Here are the facts, via the American Enterprise Institute and the Cato Institute (both reporting data from the Census Bureau:

12 million people without health insurance are eligible for Medicaid and/or the State Children's Health Insurance Program (S-CHIP) but haven't enrolled. Whose fault is that? Should you pay for their irresponsibility?

10 million people without health insurance are foreigners in the U.S. 4.4 million of those are here legally, and 5.6 million are here illegally. Should you pay for their irresponsibility?

19.6 million people without health insurance have incomes higher than 250% of the poverty level--$55,125 for a family of four. Should you pay for their poor household budgeting skills?
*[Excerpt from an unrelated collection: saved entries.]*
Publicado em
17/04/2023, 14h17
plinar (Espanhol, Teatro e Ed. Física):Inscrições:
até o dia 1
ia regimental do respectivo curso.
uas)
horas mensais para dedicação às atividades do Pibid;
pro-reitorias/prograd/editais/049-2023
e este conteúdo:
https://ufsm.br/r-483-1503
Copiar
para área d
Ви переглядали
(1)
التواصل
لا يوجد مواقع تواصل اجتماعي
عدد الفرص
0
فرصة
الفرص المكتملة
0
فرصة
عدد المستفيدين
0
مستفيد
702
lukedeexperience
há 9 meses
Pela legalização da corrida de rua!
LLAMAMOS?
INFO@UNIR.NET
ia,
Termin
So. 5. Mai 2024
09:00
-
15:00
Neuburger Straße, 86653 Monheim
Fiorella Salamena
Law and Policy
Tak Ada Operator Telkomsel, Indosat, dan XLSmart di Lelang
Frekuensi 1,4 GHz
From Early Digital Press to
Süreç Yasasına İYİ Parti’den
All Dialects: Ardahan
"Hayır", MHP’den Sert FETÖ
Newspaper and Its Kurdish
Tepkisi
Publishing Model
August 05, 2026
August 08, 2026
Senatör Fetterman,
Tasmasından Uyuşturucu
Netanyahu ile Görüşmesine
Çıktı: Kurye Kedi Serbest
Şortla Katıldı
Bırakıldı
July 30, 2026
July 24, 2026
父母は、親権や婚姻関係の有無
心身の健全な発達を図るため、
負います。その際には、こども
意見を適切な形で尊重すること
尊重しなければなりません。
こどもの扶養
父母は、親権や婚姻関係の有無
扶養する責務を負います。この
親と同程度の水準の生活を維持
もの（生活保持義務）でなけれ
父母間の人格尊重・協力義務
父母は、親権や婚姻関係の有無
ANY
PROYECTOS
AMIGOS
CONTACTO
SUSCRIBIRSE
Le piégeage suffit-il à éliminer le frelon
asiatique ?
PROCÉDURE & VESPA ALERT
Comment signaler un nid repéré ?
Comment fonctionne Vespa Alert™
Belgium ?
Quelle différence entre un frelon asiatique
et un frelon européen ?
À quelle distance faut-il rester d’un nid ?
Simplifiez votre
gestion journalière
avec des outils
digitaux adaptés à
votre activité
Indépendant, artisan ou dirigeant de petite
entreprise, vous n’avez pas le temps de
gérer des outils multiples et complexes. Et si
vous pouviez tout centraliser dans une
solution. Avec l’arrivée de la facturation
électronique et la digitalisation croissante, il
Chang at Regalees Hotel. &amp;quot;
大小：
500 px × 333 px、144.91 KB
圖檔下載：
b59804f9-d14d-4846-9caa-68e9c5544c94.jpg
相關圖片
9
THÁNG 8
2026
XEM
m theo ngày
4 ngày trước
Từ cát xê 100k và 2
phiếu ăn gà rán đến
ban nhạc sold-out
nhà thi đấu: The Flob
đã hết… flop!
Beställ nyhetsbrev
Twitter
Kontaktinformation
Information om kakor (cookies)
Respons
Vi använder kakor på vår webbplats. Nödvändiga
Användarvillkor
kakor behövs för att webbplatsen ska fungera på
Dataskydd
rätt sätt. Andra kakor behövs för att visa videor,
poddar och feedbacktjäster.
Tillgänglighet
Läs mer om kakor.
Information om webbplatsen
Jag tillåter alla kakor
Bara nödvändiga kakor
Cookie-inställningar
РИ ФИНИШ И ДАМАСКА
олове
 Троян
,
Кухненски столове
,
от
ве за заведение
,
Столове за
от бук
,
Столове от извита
Is this a real crisis? Is this a panic attack on the part of the Democrats? Or is it a naked power grab to seize control of one sixth of the American economy?

Here's one thing we could do to "fix" health care--from Cato:

The current system excludes the value of employer-provided insurance from a worker's taxable income. However, workers purchasing health insurance on their own must do so with after-tax dollars. This provides a significant tilt toward employer-provided insurance. Workers should receive a standard deduction, a tax credit, or, better still, large Health Savings Accounts (HSAs) for the purchase of health insurance, regardless of whether they receive it through their job or purchase it on their own.

We can then look at those people who may need some kind of subsidy to better afford insurance.